● **What to do**:
With the pictures removed, the data below must be transcribed in full and exactly.

● **Data**:
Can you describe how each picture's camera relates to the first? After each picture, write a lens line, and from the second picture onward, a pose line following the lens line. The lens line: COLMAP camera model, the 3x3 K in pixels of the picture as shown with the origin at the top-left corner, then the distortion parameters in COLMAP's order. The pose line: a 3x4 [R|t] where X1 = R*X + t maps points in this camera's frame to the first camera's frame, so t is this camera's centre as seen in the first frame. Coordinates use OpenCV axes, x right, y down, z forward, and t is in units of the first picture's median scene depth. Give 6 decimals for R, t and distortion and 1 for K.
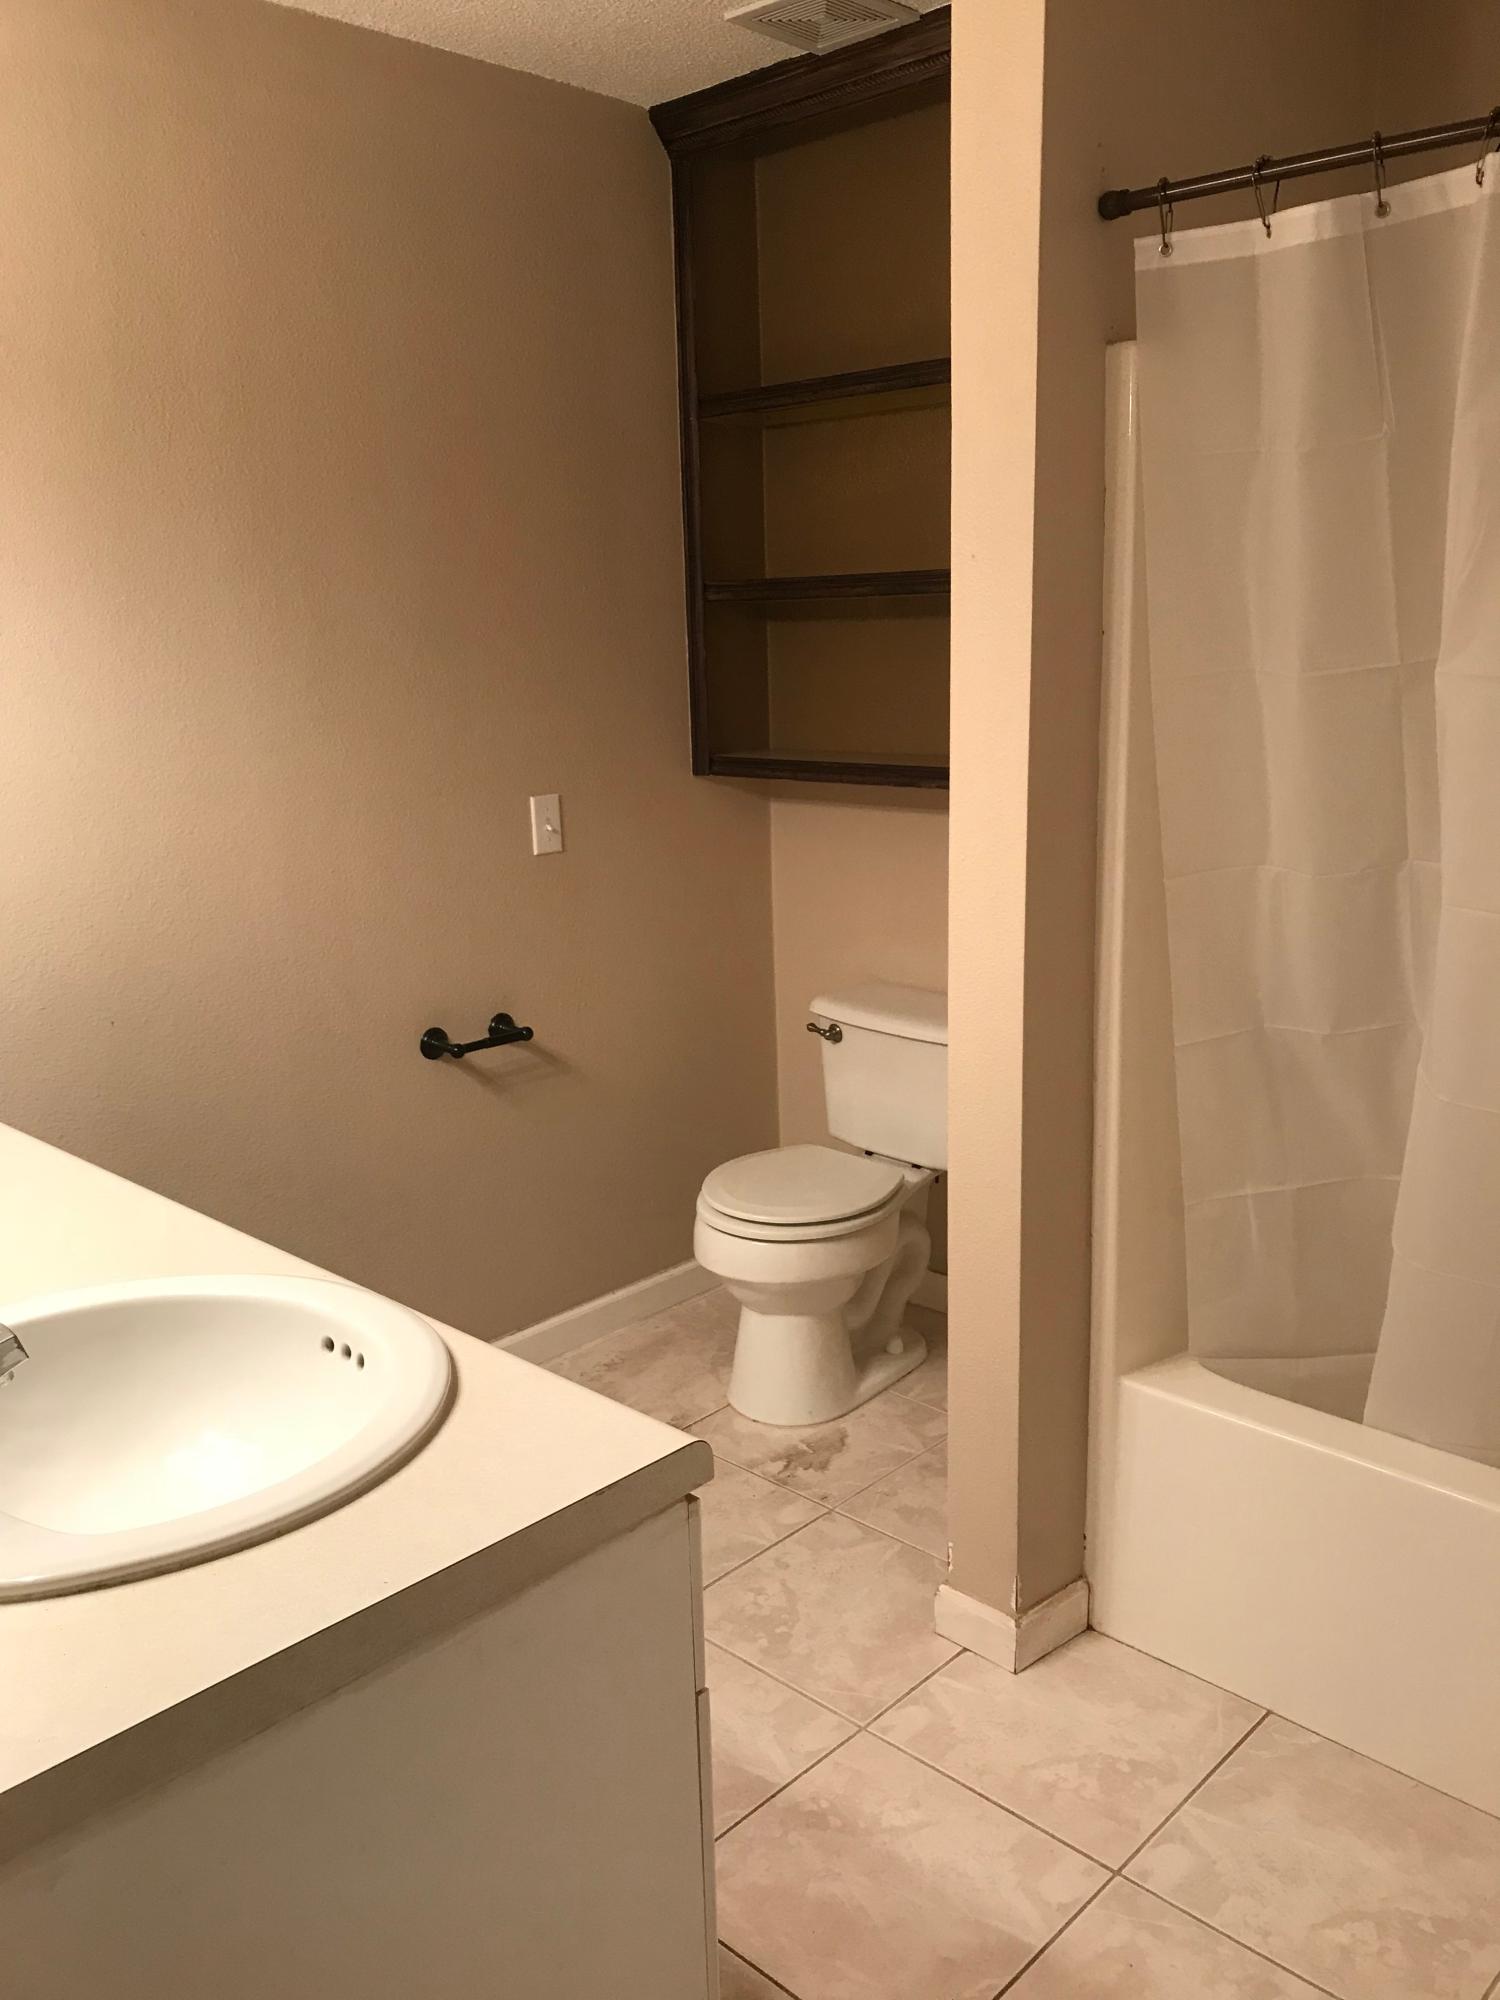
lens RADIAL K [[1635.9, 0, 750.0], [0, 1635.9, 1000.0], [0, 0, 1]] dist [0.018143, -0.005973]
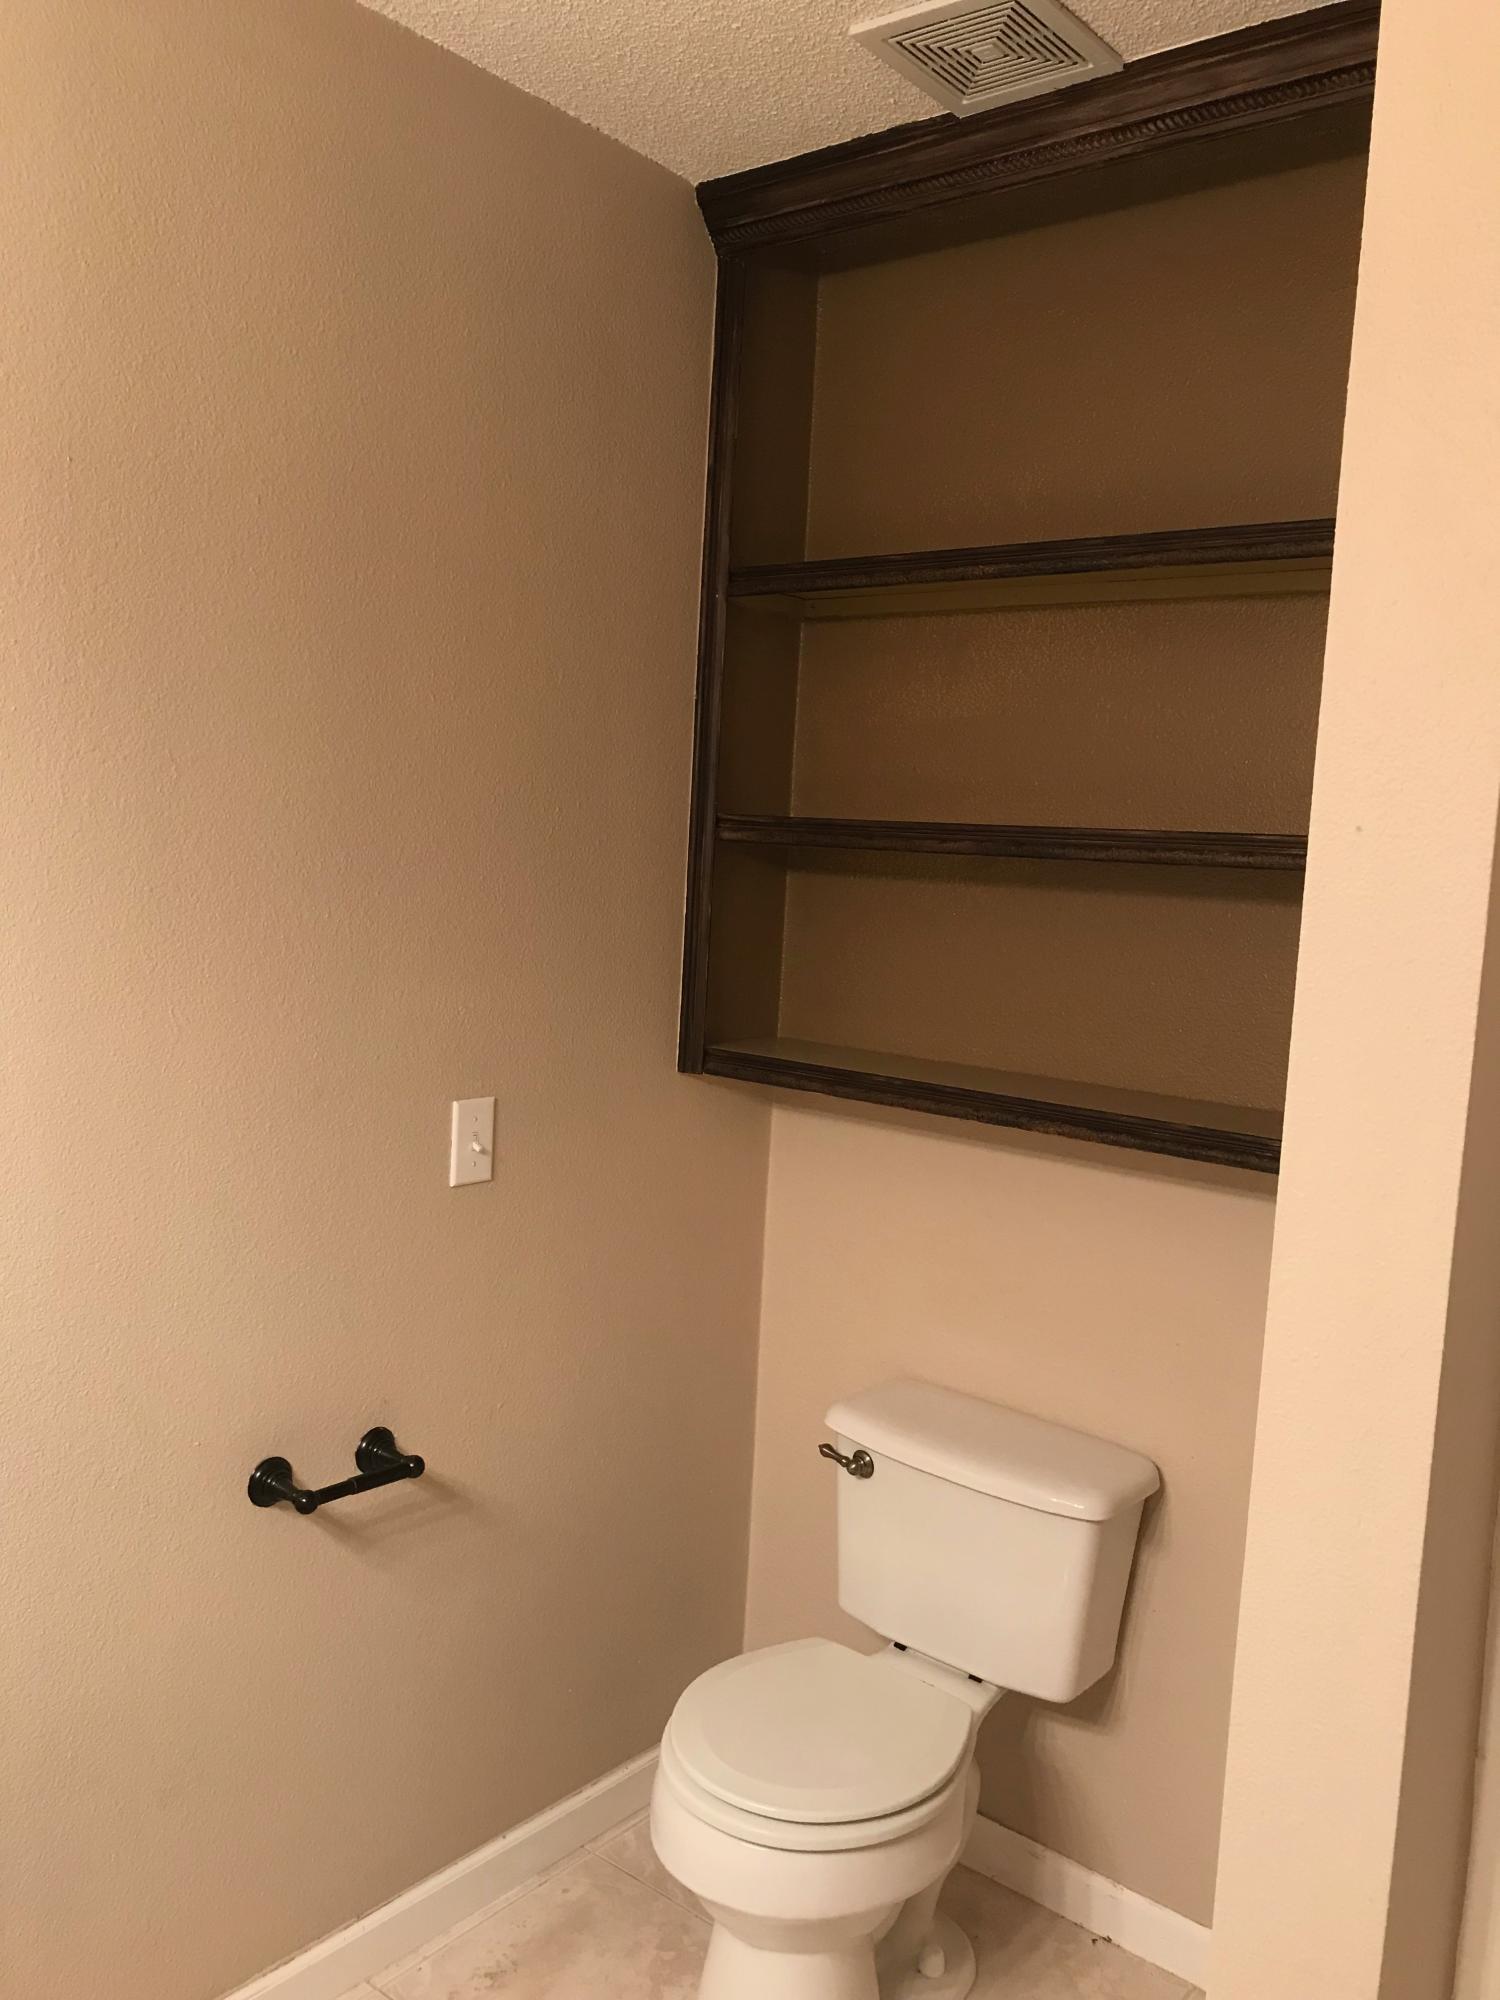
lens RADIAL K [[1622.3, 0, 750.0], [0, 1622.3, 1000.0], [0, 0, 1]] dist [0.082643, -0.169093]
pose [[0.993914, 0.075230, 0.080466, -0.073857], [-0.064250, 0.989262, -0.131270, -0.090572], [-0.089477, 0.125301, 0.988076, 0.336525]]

● **Answer to this task**:
Can you describe how each picture's camera relates to the first? After each picture, write a lens line, and from the second picture onward, a pose line following the lens line. The lens line: COLMAP camera model, the 3x3 K in pixels of the picture as shown with the origin at the top-left corner, then the distortion parameters in COLMAP's order. The pose line: a 3x4 [R|t] where X1 = R*X + t maps points in this camera's frame to the first camera's frame, so t is this camera's centre as seen in the first frame. Coordinates use OpenCV axes, x right, y down, z forward, and t is in units of the first picture's median scene depth. Give 6 decimals for R, t and distortion and 1 for K.
lens RADIAL K [[1635.9, 0, 750.0], [0, 1635.9, 1000.0], [0, 0, 1]] dist [0.018143, -0.005973]
lens RADIAL K [[1622.3, 0, 750.0], [0, 1622.3, 1000.0], [0, 0, 1]] dist [0.082643, -0.169093]
pose [[0.993914, 0.075230, 0.080466, -0.073857], [-0.064250, 0.989262, -0.131270, -0.090572], [-0.089477, 0.125301, 0.988076, 0.336525]]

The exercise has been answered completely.